**Task objective**
The answer must be an exact copy of the records below, with every picture left out.

**Data extracts**
##########
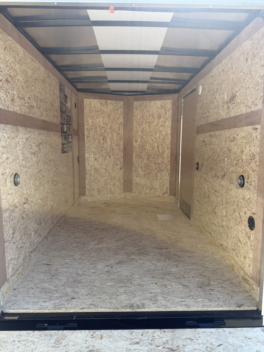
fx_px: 244
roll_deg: +1.1
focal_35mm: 24
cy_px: 176
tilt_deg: -4.8
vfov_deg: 71.6
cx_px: 132
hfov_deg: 56.8
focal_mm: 6.76
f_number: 1.78
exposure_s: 1/1156
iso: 80
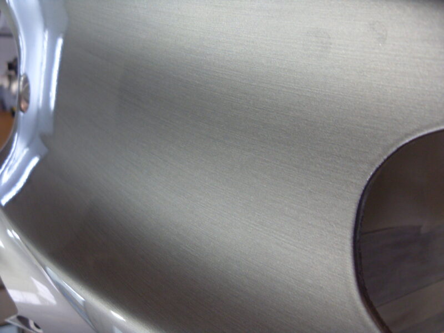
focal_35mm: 35
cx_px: 222
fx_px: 449
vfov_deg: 40.7
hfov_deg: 52.6
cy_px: 166
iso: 160
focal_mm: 6.3
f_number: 2.8
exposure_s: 1/45
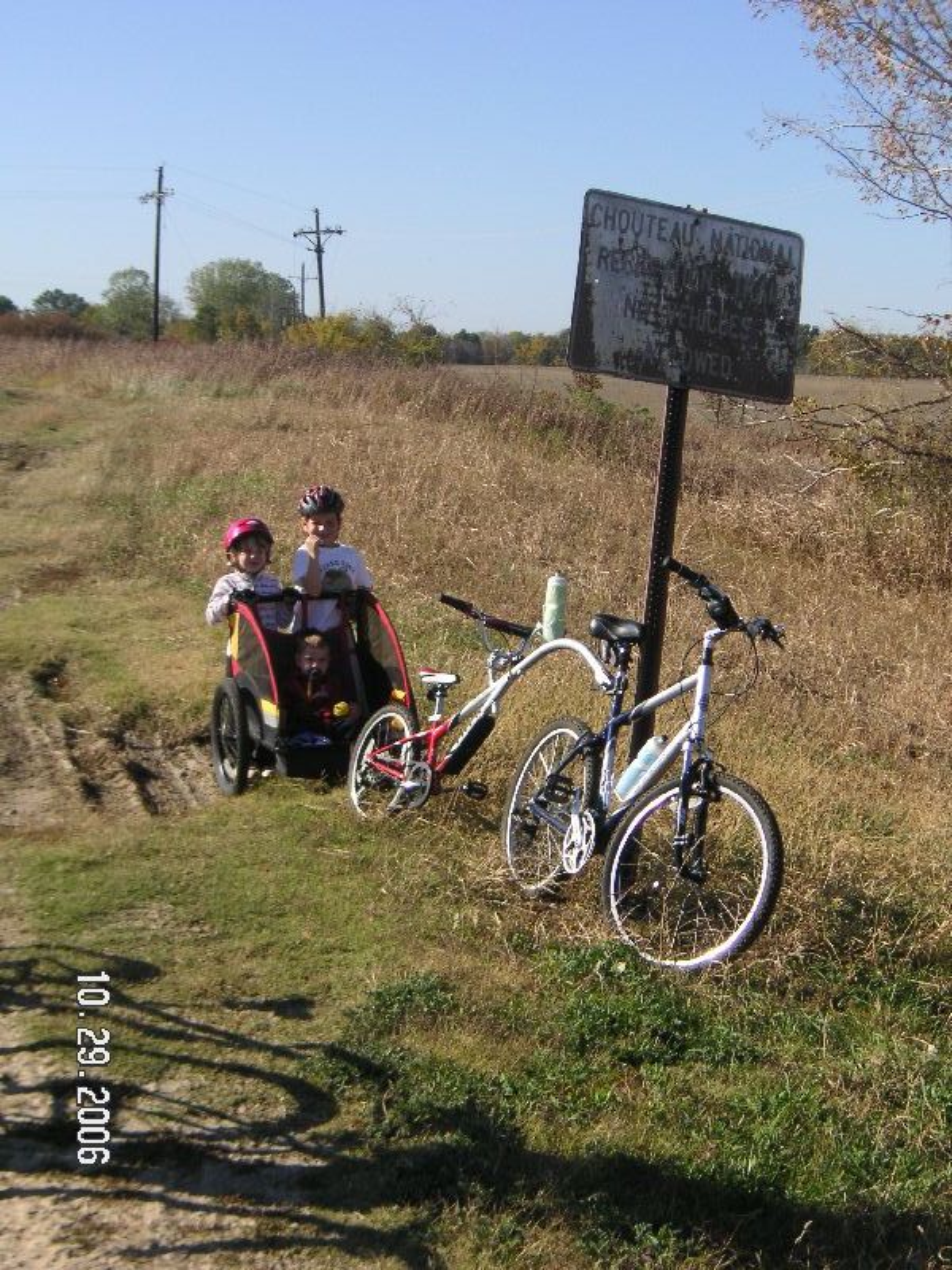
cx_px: 476
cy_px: 635
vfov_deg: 31.7
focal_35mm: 61
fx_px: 2237
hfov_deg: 24.0
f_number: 3.9
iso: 50
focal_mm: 10.2
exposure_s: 1/750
##########
**Written response**
fx_px: 244
roll_deg: +1.1
focal_35mm: 24
cy_px: 176
tilt_deg: -4.8
vfov_deg: 71.6
cx_px: 132
hfov_deg: 56.8
focal_mm: 6.76
f_number: 1.78
exposure_s: 1/1156
iso: 80
focal_35mm: 35
cx_px: 222
fx_px: 449
vfov_deg: 40.7
hfov_deg: 52.6
cy_px: 166
iso: 160
focal_mm: 6.3
f_number: 2.8
exposure_s: 1/45
cx_px: 476
cy_px: 635
vfov_deg: 31.7
focal_35mm: 61
fx_px: 2237
hfov_deg: 24.0
f_number: 3.9
iso: 50
focal_mm: 10.2
exposure_s: 1/750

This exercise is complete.